There is sufficient information to avoid the need for the manual PR that I sent in. Also, if the project developers update, for example, the tags later, it'll be easy for the Sourcerer to keep information up-to-date without the manual intervention.

Here's an another example: composer.json from the DebugKit plugin for the CakePHP. The type indicates the "cakephp-plugin" and the requirements point to "cakephp/cakephp" as well, making it somewhat easy to identify that whoever works on this repository is actually working with the CakePHP as a technology.
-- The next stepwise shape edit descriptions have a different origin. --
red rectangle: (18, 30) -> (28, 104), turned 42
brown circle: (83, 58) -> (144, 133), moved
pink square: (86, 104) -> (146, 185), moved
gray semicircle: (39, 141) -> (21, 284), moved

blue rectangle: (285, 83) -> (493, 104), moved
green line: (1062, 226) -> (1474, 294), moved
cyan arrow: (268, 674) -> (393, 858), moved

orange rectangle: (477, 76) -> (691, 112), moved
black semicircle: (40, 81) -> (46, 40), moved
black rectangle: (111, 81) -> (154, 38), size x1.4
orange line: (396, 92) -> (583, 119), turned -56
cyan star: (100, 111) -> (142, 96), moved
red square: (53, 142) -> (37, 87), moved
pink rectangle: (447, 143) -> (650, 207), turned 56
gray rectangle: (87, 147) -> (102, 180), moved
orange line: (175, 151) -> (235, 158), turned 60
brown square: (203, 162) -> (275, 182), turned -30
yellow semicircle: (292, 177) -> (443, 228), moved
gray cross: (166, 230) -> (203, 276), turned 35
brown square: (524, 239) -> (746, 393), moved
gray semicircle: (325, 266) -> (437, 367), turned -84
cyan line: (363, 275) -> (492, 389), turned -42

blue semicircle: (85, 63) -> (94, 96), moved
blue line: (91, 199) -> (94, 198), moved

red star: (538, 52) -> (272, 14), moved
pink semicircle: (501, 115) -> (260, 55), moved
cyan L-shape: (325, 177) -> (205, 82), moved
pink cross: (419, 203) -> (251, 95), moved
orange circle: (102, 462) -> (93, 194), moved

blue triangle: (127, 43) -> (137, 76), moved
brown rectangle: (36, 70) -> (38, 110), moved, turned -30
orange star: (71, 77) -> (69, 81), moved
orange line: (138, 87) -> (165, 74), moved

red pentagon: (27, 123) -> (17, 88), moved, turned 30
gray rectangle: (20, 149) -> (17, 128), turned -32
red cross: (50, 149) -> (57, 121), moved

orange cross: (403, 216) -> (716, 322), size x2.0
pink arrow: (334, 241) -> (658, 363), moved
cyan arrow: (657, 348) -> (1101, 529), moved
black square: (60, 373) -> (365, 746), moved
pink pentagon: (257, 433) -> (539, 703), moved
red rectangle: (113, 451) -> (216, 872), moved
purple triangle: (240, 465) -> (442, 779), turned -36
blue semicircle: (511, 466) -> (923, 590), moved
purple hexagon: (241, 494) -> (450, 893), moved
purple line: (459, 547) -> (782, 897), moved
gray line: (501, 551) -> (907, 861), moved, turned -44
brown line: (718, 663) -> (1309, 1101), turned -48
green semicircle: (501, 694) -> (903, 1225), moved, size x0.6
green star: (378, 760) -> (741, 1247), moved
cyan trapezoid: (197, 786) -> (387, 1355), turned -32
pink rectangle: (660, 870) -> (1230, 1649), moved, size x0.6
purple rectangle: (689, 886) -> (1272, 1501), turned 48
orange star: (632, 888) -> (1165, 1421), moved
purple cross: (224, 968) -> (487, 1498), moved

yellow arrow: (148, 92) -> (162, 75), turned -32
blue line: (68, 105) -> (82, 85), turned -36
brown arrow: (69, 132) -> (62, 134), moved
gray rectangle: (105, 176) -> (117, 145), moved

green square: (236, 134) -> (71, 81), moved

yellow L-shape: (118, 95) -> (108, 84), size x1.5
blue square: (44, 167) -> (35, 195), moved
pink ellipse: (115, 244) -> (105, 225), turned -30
I think this provides additional value for the Sourcerer profiles for those developers who work on all kinds of extensions, plugins, etc. on top of some system/framework. Having a badge of "Top WordPress Contributor" is very nice. Getting it for building WordPress plugins and themes, and not actually working on the core of the WordPress is even better.

Have a look at the list of supported package types in composer. Getting just the type alone from the composer.json helps identify a large chunk of all PHP technologies.